Immunoglobulin deficiency and allergy are frequent in chronic sinusitis - diagnostic workups are strongly recommended

Several studies have shown a high prevalence of immunoglobulin deficiencies in patients with chronic rhinosinusitis (CRS).

This systematic review and meta-analysis included all case series published after 1990 describing patients with CRS, which was defined as symptomatic rhinosinusitis for more than 12 weeks and documented immunoglobulin deficiencies (including deficiencies of IgG with subclasses, IgA, and IgM; specific antibody deficiencies; and potential common variable immunodeficiency).

Left-sided maxillary sinusitis (absence of the air transparency of left maxillar sinus). Image source: Wikipedia, public domain.

The results showed:

- prevalence of respiratory allergies in patients with recurrent CRS (31% to 72%)
- prevalence of pooled IgG, IgA, and IgM deficiencies in 13% of patients with recurrent CRS and 23% of patients with difficult-to-treat CRS
- prevalence of IgG subclass deficiency (5% to 50%) and specific antibody deficiency (8% to 34%) in patients with CRS

Immunoglobulin deficiency is a frequent condition in patients with CRS. An even higher prevalence of atopy was observed in patients with recurrent CRS.

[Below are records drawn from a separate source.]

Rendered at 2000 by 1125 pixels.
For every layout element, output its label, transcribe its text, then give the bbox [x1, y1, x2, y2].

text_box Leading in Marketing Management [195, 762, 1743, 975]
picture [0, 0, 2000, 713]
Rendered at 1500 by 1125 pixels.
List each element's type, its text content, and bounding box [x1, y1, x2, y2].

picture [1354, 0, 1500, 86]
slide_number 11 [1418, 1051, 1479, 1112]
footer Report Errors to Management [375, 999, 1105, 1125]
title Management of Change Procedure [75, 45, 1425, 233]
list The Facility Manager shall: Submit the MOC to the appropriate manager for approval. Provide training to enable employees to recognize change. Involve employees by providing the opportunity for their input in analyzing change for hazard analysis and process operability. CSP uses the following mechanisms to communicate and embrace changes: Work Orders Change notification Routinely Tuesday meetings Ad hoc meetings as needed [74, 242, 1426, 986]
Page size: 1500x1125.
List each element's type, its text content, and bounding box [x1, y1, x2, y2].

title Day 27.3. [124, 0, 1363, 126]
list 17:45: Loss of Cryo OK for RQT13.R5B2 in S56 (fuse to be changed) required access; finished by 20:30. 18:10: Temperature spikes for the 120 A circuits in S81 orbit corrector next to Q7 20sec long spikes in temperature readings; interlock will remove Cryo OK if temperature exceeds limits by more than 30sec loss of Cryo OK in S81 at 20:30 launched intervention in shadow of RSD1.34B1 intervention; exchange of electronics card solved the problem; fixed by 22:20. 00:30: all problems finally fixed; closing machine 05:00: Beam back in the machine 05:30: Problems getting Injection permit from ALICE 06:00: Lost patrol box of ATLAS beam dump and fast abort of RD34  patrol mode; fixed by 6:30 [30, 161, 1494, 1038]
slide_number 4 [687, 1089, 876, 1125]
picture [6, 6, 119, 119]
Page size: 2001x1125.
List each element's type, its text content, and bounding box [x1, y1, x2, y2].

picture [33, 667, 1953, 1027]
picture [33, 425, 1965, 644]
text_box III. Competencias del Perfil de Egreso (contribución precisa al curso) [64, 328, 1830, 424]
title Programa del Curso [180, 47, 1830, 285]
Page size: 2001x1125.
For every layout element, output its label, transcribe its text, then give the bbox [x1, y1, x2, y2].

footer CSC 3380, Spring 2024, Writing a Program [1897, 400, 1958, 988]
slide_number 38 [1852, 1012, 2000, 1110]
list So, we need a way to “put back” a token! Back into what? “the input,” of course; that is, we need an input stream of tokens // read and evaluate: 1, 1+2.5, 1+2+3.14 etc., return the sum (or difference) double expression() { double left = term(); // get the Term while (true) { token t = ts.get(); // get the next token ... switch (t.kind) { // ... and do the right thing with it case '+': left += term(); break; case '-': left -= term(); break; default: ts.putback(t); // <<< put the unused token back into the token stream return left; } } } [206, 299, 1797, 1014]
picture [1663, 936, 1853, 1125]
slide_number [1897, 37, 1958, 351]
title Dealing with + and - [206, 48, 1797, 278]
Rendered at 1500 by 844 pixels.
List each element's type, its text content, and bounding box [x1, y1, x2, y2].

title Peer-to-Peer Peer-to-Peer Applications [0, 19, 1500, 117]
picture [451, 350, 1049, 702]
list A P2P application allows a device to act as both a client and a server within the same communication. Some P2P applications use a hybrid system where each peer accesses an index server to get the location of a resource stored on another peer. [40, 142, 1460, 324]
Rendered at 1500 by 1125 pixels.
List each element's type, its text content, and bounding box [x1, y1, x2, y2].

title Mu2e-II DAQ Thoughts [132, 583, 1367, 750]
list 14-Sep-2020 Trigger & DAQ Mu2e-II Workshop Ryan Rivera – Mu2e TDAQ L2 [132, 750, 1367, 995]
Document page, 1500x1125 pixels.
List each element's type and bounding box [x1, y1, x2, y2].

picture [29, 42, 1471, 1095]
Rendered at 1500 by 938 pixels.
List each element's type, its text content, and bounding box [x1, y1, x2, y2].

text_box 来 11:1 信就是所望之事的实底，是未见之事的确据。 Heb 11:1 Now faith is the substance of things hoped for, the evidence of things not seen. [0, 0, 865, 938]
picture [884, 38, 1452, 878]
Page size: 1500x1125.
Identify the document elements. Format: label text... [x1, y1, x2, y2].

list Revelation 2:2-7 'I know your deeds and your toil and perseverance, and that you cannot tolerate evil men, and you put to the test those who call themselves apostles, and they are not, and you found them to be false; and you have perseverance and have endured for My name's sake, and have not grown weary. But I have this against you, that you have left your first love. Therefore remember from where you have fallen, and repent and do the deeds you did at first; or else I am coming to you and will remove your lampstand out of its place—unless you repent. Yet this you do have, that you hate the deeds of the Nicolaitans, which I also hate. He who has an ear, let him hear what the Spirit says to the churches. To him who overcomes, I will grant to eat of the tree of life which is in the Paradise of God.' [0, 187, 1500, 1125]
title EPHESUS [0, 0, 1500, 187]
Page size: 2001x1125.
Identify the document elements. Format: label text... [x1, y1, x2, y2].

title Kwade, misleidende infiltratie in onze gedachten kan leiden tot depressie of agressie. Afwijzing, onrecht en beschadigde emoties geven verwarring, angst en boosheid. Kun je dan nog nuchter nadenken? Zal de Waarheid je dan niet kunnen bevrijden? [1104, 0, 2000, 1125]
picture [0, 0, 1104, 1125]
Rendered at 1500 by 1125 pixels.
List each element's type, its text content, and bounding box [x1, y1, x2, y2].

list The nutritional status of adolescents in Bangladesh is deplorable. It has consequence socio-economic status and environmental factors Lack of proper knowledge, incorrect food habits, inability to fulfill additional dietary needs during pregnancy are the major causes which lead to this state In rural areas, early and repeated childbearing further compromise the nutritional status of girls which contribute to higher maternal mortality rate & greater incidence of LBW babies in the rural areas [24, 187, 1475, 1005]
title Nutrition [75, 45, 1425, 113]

Therefore immunoglobulin titers and accurate allergy diagnostic workups are strongly recommended in these patients to provide specific treatments for symptom alleviation.


Immunoglobulin deficiency in patients with chronic rhinosinusitis: Systematic review of the literature and meta-analysis. SchwitzguƩbel AJ et al. J Allergy Clin Immunol. 2015 Aug 29.